IV-7) Quali orientamenti e atteggiamenti sono oggi necessari per aiutare le forze europeiste a vincere la loro battaglia? È un fatto che la comunità occidentale ha avuto sulla Germania un peso inusuale nelle relazioni internazionali. Per cinquant’anni essa ha contribuito in modo determinante a indirizzare la rotta di quel grande paese. Nella condizione dell’Europa odierna molti contavano ora sul moderno riformismo francese. Se il suo principale esponente avesse assunto con autorità internazionale la guida della Francia la Germania non avrebbe potuto non tenerne conto. La rovinosa caduta di Strauss-Kahn, non sanata dalla revisione intervenuta a suo favore, ha rappresentato in questo senso un disastro che a breve termine non sembra riparabile. E la Francia difficilmente potrà dare agli equilibri europei più di quanto ha dato Sarkozy: che è qualche cosa ma non è sufficiente. Allora chi potrebbe operare? L’Italia, la Spagna, la Polonia? Difficile, nella loro condizione. Occorrerebbe dunque che, come in passato, si schierasse non una nazione ma l’intero Occidente, con un richiamo forte al destino comune. Occorrerebbe che il paese leader del mondo atlantico si impegnasse assieme alla democrazia europea, e in particolare quella britannica, non nella ricerca di impossibili istituzioni comuni ma in concrete e coordinate politiche. Occorrerebbe che la Germania venisse “chiamata” da un gesto antinazionalista significativo, quale può essere l’accordo sul suo seggio permanente nel Consiglio di Sicurezza dell’Onu. È indispensabile, insomma, che l’opinione pubblica tedesca venga rassicurata. È soprattutto la sua percezione di un Occidente più unito e più forte che può trainarla sulla strada giusta. Solo la sua sicurezza di poter far fronte alle realtà competitive del mondo globale può riuscire a diminuire fra i tedeschi, come del resto fra tutti gli europei, il senso di diffidenza e forse paura che le realtà sconosciute surrettiziamente inducono. Può darsi che anche tutto questo non possa bastare. Ma senza almeno questo sarà più difficile che la Germania possa riprendere un cammino schiettamente europeo.

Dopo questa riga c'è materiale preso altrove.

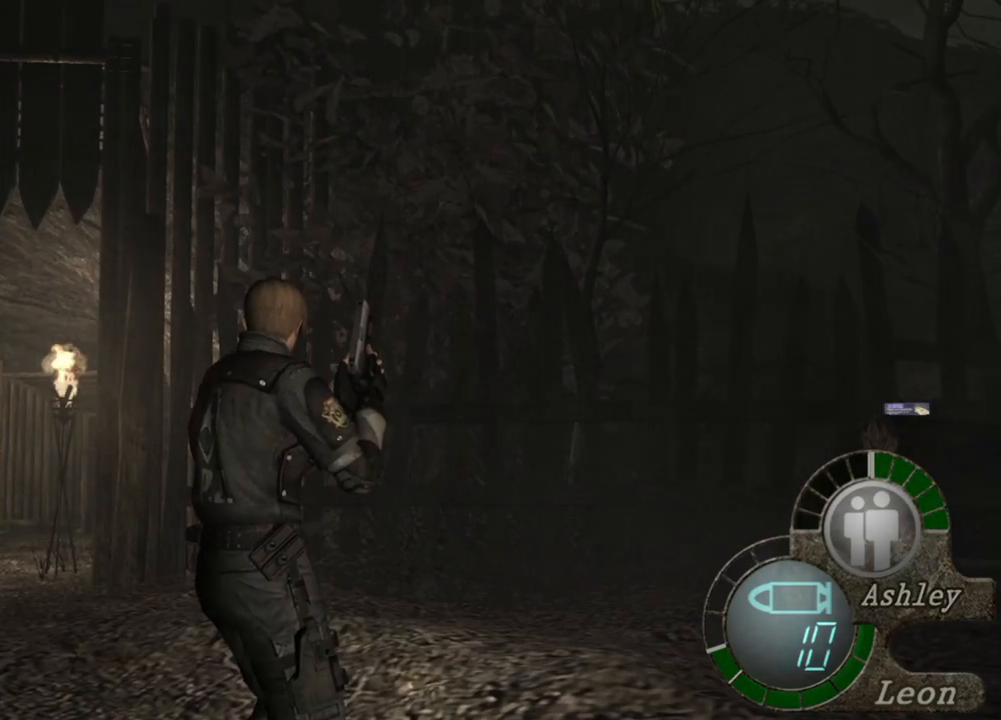
{"keys": [], "mouse": [], "events": []}
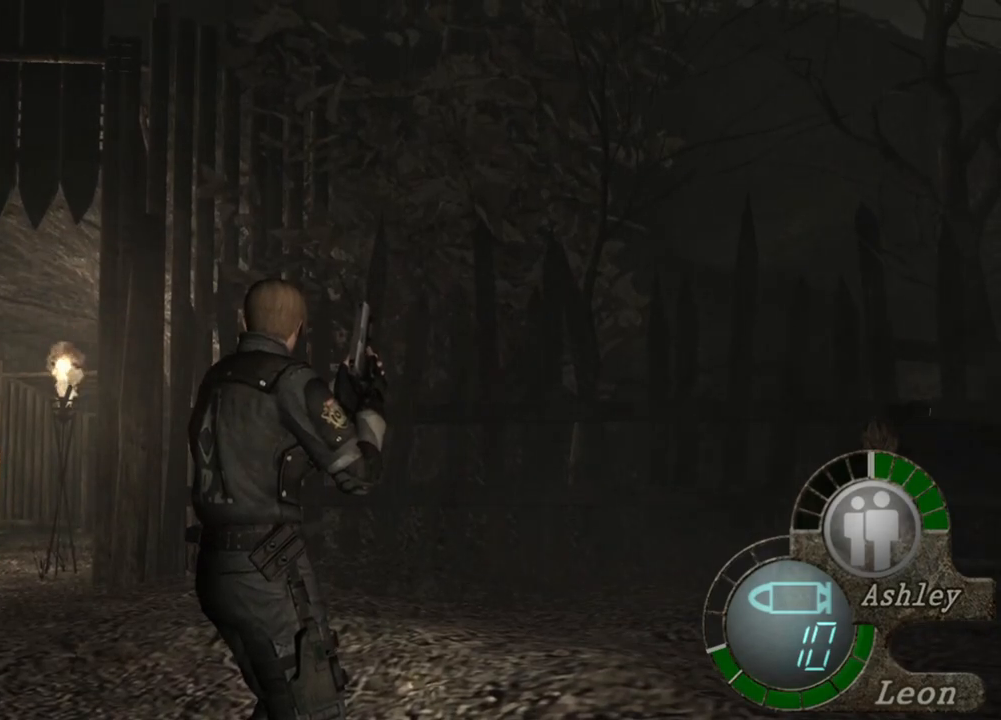
{"keys": [], "mouse": [], "events": []}
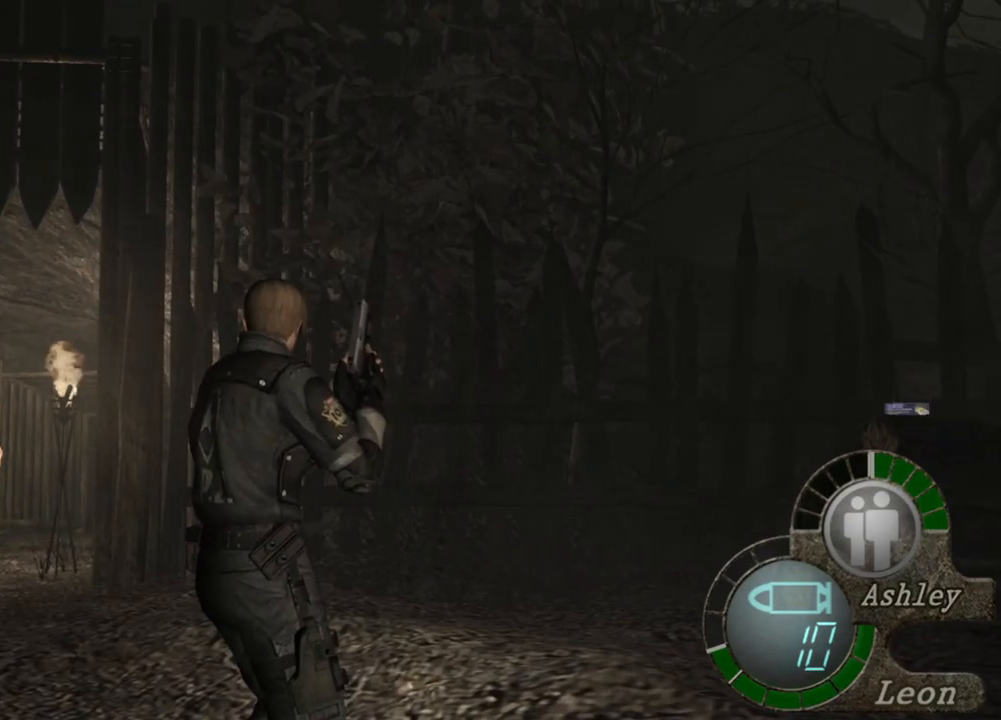
{"keys": [], "mouse": [], "events": []}
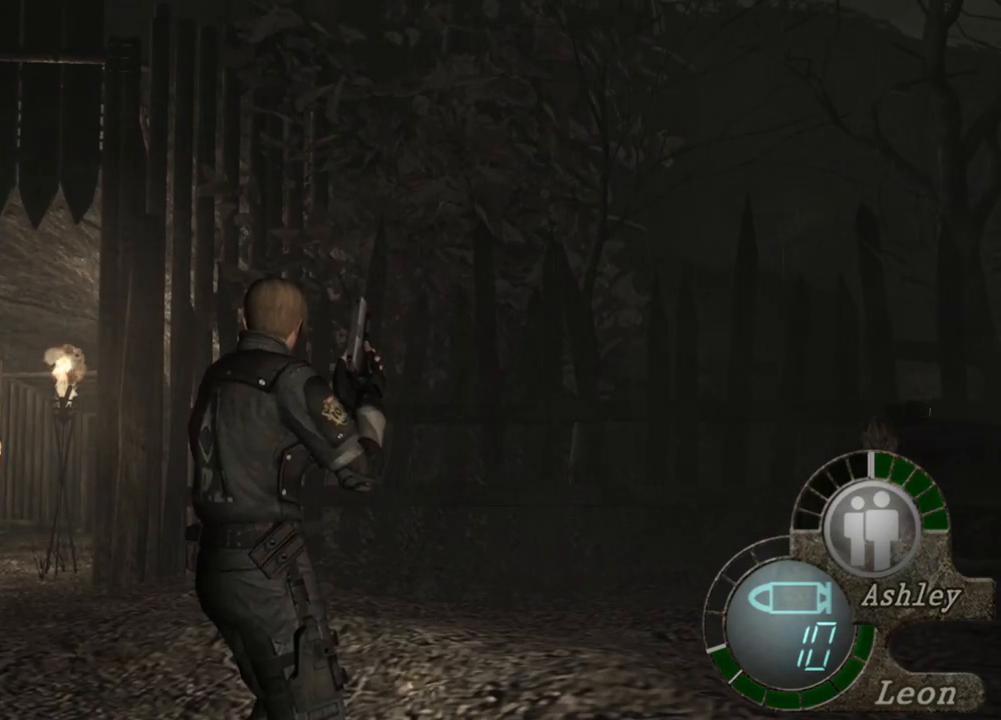
{"keys": [], "mouse": [], "events": []}
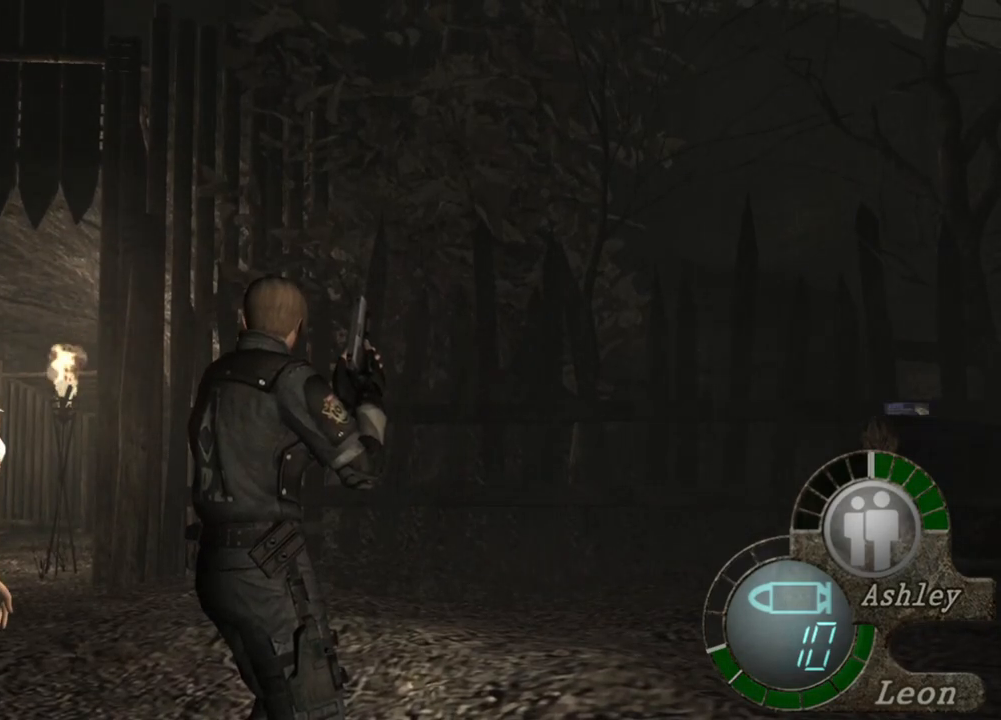
{"keys": [], "mouse": [], "events": []}
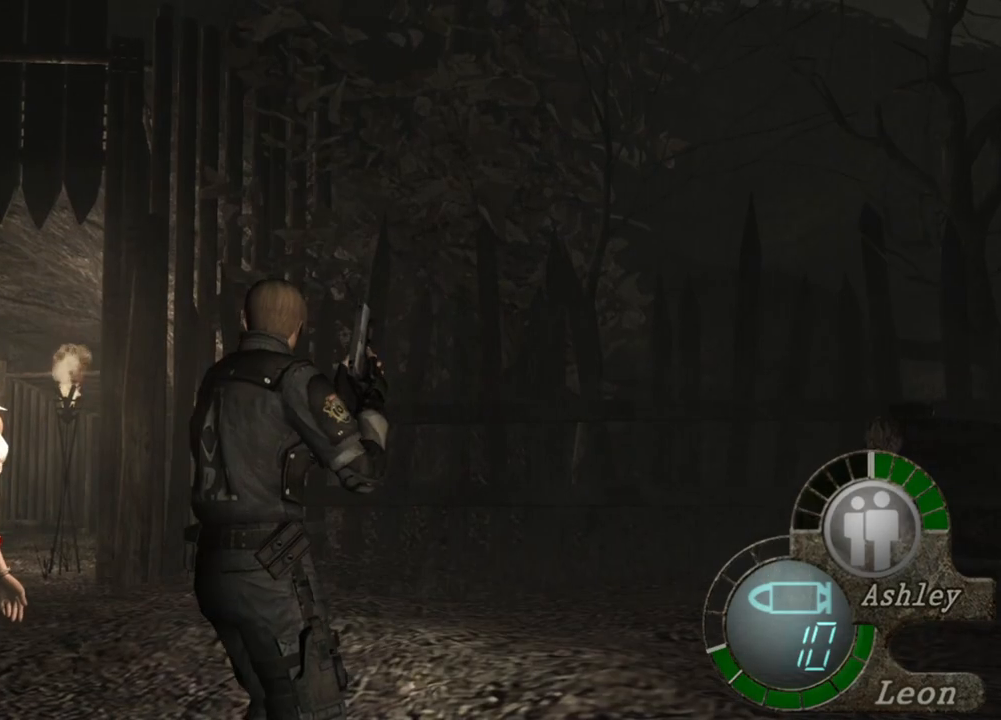
{"keys": ["a"], "mouse": [], "events": [[17, "a", "down"], [117, "a", "up"], [183, "a", "down"], [283, "a", "up"], [317, "a", "down"], [417, "a", "up"], [483, "a", "down"]]}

V° - L’Occidente e lo sviluppo internazionale equilibrato

V-1) Dovunque nel mondo, paesi emergenti si muovono risolutamente verso lo sviluppo economico e la democrazia politica, fine dell’epoca della povertà e della fame; e l’assestamento di questo fenomeno d’ordine certamente storico avviene in una condizione internazionale dominata da potenze di dimensione continentale. In questo quadro, gli Stati europei danno un aiuto allo sviluppo che consente una presenza a ciascuno di essi. L’UE destina anch’essa fondi rilevanti, ma produce politicamente poco più di una rincorsa dei problemi, con la prevalente preoccupazione di preventivi accordi interni fra 27 nazioni, ciascuna con i propri interessi nazionali. È una contraddizione che alimenta la difficoltà di una ulteriore espansione dei peculiari valori civili europei: è raro il caso di una stabile affermazione di principi e concezioni non sorretti dall’opera politica. Anche sotto questo particolare profilo si pone dunque al vecchio Continente il problema della dimensione più utile a consentirne la presenza nel mondo, un problema parallelo alla vera questione posta dalle nazioni emergenti: quale sarà la sigla di questo secolo, l’insieme dei valori di riferimento, il raggio di estensione della democrazia? È questa per l’Europa, ancora più che per gli Usa, la posta in gioco, perché si tratta della sua anima prima ancora della sua economia.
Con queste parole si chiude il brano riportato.